REQUIRED TASK:
Can you present everything from the line containing "class: Polypodiopsida" down to the end of the material below as a numbered list, with blank lines omitted?

RECORDS PROVIDED:
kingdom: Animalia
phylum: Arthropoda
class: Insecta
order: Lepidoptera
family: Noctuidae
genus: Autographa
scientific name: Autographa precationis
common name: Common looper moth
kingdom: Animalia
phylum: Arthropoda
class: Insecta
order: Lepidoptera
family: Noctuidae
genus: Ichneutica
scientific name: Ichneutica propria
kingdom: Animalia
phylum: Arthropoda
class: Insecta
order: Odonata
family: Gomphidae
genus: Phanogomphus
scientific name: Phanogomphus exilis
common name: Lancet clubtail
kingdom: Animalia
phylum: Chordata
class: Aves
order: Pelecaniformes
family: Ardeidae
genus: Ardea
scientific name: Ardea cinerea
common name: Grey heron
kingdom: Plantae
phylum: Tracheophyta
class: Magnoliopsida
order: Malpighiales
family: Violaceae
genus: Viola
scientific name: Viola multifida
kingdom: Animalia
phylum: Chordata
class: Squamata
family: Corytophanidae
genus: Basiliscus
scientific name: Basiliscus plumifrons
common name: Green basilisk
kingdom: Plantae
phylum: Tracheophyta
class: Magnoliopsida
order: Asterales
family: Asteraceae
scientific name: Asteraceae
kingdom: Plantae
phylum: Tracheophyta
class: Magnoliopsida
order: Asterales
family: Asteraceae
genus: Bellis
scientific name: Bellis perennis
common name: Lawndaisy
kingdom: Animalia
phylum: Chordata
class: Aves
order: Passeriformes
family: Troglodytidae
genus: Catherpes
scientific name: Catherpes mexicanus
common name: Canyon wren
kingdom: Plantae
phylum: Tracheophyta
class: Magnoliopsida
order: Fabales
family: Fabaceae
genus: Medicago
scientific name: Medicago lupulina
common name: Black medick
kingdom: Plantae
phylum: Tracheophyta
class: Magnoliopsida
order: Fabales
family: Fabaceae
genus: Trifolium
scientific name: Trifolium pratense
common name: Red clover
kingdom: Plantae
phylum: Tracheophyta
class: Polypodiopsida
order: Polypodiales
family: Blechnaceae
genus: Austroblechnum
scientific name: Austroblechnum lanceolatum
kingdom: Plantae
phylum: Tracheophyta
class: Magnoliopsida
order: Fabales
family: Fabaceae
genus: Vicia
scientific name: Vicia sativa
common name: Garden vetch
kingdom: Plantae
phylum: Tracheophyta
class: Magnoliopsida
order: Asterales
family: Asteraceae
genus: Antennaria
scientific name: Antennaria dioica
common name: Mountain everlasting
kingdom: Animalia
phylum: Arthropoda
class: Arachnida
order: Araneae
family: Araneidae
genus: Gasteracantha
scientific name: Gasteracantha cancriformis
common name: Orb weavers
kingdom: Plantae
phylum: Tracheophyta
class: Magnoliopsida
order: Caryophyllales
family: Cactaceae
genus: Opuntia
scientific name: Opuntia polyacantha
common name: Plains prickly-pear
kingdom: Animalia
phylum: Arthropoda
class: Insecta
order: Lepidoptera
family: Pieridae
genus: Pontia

TASK RESULT:
1. class: Polypodiopsida
2. order: Polypodiales
3. family: Blechnaceae
4. genus: Austroblechnum
5. scientific name: Austroblechnum lanceolatum
6. kingdom: Plantae
7. phylum: Tracheophyta
8. class: Magnoliopsida
9. order: Fabales
10. family: Fabaceae
11. genus: Vicia
12. scientific name: Vicia sativa
13. common name: Garden vetch
14. kingdom: Plantae
15. phylum: Tracheophyta
16. class: Magnoliopsida
17. order: Asterales
18. family: Asteraceae
19. genus: Antennaria
20. scientific name: Antennaria dioica
21. common name: Mountain everlasting
22. kingdom: Animalia
23. phylum: Arthropoda
24. class: Arachnida
25. order: Araneae
26. family: Araneidae
27. genus: Gasteracantha
28. scientific name: Gasteracantha cancriformis
29. common name: Orb weavers
30. kingdom: Plantae
31. phylum: Tracheophyta
32. class: Magnoliopsida
33. order: Caryophyllales
34. family: Cactaceae
35. genus: Opuntia
36. scientific name: Opuntia polyacantha
37. common name: Plains prickly-pear
38. kingdom: Animalia
39. phylum: Arthropoda
40. class: Insecta
41. order: Lepidoptera
42. family: Pieridae
43. genus: Pontia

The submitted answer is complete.